- Leader: Cllr James Giles
- Founded: 16 February 2017; 9 years ago
- Headquarters: 53 South Park Grove, New Malden, KT3 5DA, United Kingdom
- Colours: Pink
- Kingston upon Thames London Borough Council: 2 / 48

Website
- kirg.org.uk

= Kingston Independent Residents Group =

The Kingston Independent Residents Group (KIRG) in Kingston, is a minor political party in the United Kingdom. Launched in 2017 by Mary Clark and James Giles, it formed from a number of residents' groups in the area of Kingston upon Thames in southwest London. At the time, the group claimed to be "proudly founded by those of all political persuasions and none". Sitting councillors Mary Clark and David Fraser defected from the Conservative Party prior to the 2018 election. The party promotes a local agenda that seeks to give residents, towns and parishes a greater say in the future of their town. Until May 2026 they had four seats on Kingston upon Thames London Borough Council, following defections, and formed the main opposition group. After the May elections, they again hold two seats.

The party was first led by Mary Clark, with Helen Hinton as her deputy. Clark died in 2022. The current leader is James Giles, who served as George Galloway's campaign chief for the 2021 Batley and Spen and 2024 Rochdale by-elections, was an advisor to the independent Members of Parliament Ayoub Khan, Shockat Adam, Adnan Hussain and Iqbal Mohamed frome July 2024 to January 2026.

==Electoral history==
Kingston Independent Residents Group fought their first local elections in May 2018, with 15 candidates standing for seats in the Kingston upon Thames London Borough Council. They did not win any seats.

They fielded nineteen candidates in the 2022 Kingston upon Thames London Borough Council election, receiving 5% of the vote and winning a seat for James Giles in Green Lane and St James ward.

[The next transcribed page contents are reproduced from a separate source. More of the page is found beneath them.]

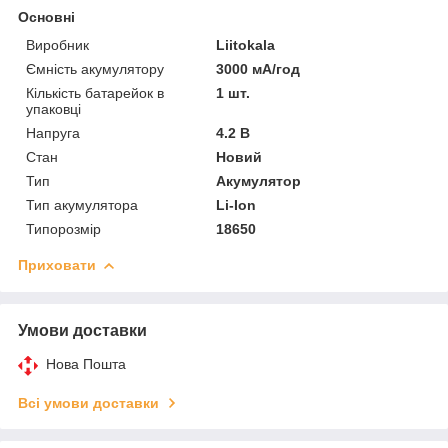
Основні
Виробник
Liitokala
Ємність акумулятору
3000 мА/год
Кількість батарейок в
1 шт.
упаковці
Напруга
4.2 В
Стан
Новий
Тип
Акумулятор
Тип акумулятора
Li-Ion
Типорозмір
18650
Приховати
Умови доставки
Нова Пошта
Всі умови доставки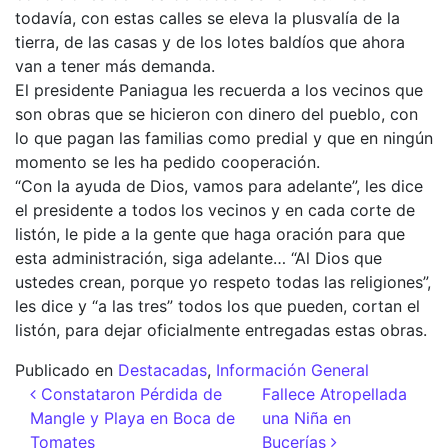
todavía, con estas calles se eleva la plusvalía de la
tierra, de las casas y de los lotes baldíos que ahora
van a tener más demanda.
El presidente Paniagua les recuerda a los vecinos que
son obras que se hicieron con dinero del pueblo, con
lo que pagan las familias como predial y que en ningún
momento se les ha pedido cooperación.
“Con la ayuda de Dios, vamos para adelante”, les dice
el presidente a todos los vecinos y en cada corte de
listón, le pide a la gente que haga oración para que
esta administración, siga adelante… “Al Dios que
ustedes crean, porque yo respeto todas las religiones”,
les dice y “a las tres” todos los que pueden, cortan el
listón, para dejar oficialmente entregadas estas obras.
Publicado en
Destacadas
,
Información General
Navegación de entradas
Constataron Pérdida de
Fallece Atropellada
Mangle y Playa en Boca de
una Niña en
Tomates
Bucerías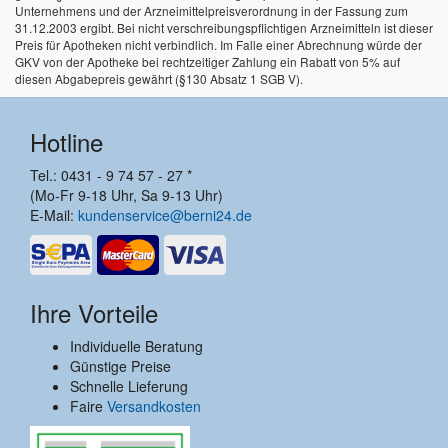
Unternehmens und der Arzneimittelpreisverordnung in der Fassung zum
31.12.2003 ergibt. Bei nicht verschreibungspflichtigen Arzneimitteln ist dieser
Preis für Apotheken nicht verbindlich. Im Falle einer Abrechnung würde der
GKV von der Apotheke bei rechtzeitiger Zahlung ein Rabatt von 5% auf
diesen Abgabepreis gewährt (§130 Absatz 1 SGB V).
Hotline
Tel.: 0431 - 9 74 57 - 27 *
(Mo-Fr 9-18 Uhr, Sa 9-13 Uhr)
E-Mail:
kundenservice@berni24.de
Ihre Vorteile
Individuelle Beratung
Günstige Preise
Schnelle Lieferung
Faire
Versandkosten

In the November 2022 Green Lane and St James by-election, Yvonne Tracey of the Kingston Independent Residents Group, Giles's grandmother and a life-long resident of New Malden, won the party's second seat on the Kingston Borough Council, gaining it a second seat of the Green Lane and St James ward from the Liberal Democrats. Following a campaign pledge, she gave her first year's councillor allowance of over £8,800 to charity.

In January 2024, KIRG councillor Yvonne Tracey announced her plan to contest the 2024 United Kingdom general election as a candidate in Kingston and Surbiton, challenging incumbent MP Ed Davey, Leader of the Liberal Democrats, in response to the ongoing Post Office scandal, for which Davey was the Under-Secretary for Postal Affairs between 2010–12. Tracey lost her deposit, coming sixth with 2.3% of the vote.

==Campaigns==
In October 2021, Giles led a fundraising effort by the New Malden residents against the council's failure to reject the proposed nine-storey building to replace a defunct department store in the town's high street. He also announced a petition to switch to direct mayoral elections in Kingston, following their implementation in Croydon.

In September 2023, KIRG councillors Tracey and Giles launched a petition and a direct appeal for Marks & Spencer to replace Wilko in New Malden High Street.